For the second school year, I’m the liaison on the School Board’s Career and Technical Education Advisory Committee (CTEAC). I love this! 

From where I sit, the conversation about workforce development centers on these ideas:

  • Prepare all students for their own pathway for success after high school. Graduates have lots of options, but only if they depart high school with 1) skills of a desirable worker (reliable, responsible, self-motivated, and communicative), 2) general or specific ideas of what further knowledge they need (i.e., content area or specific profession – which points them toward needed post-secondary education) to launch onto an initial career path, and 3) knowledge to navigate adulthood (financial literacy, civics and law, culture, self-care, social norms).     
  • Workforce preparation begins before high school. Get students engaged in middle school and even the primary grades! Presenting students with examples of professions, jobs, and pathways early in age-appropriate ways will peak students’ curiosity, interest, and imagining. 

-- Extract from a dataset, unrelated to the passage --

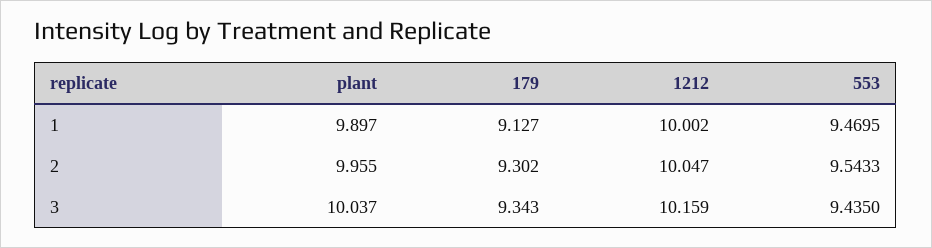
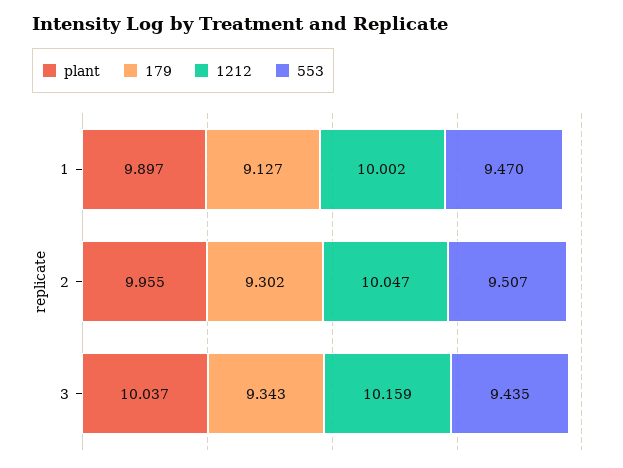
553, 2: 9.5433 -> 9.507

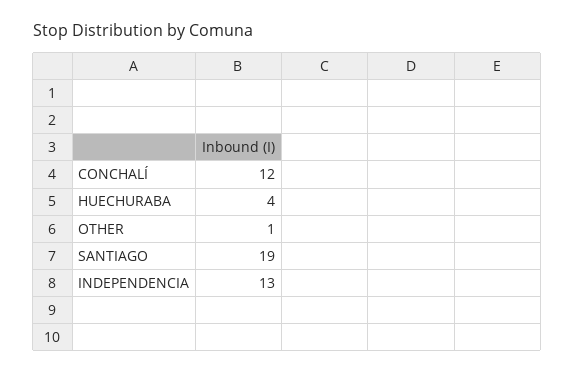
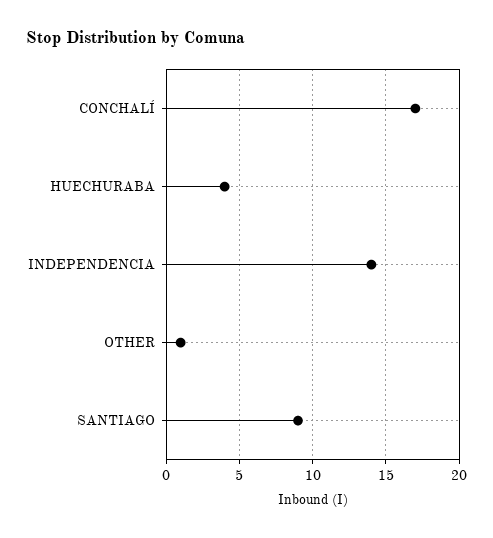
CONCHALÍ: 12 -> 17
SANTIAGO: 19 -> 9
INDEPENDENCIA: 13 -> 14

  • Streamline connections between employers and K-12 schools. School divisions should consider what it takes for employers’ to partner with them. Ask, “What’s the experience like for an employer trying to partner with us?” Further: Is it clear to employers who they should initiate conversation with, and what the school division needs? What are the options for whole school-division partnership and for school-level partnership? Ultimately, what’s the story that a school division is telling to potential employer-partners about how to work collaboratively to prepare desirable workers?
  • Create solutions with limited staffing. The national teacher shortage in America extends to career and technical educators. Creative solutions: scheduling “professors of the practice” – i.e. current professionals in a field – to teach a semester-long course in specialty areas. How about fast tracking credentialing and hiring of non-working spouses who may be “stationed” in the community for their partner’s job? This can include US residents or those from abroad – bring added benefits of diversity and world language skills.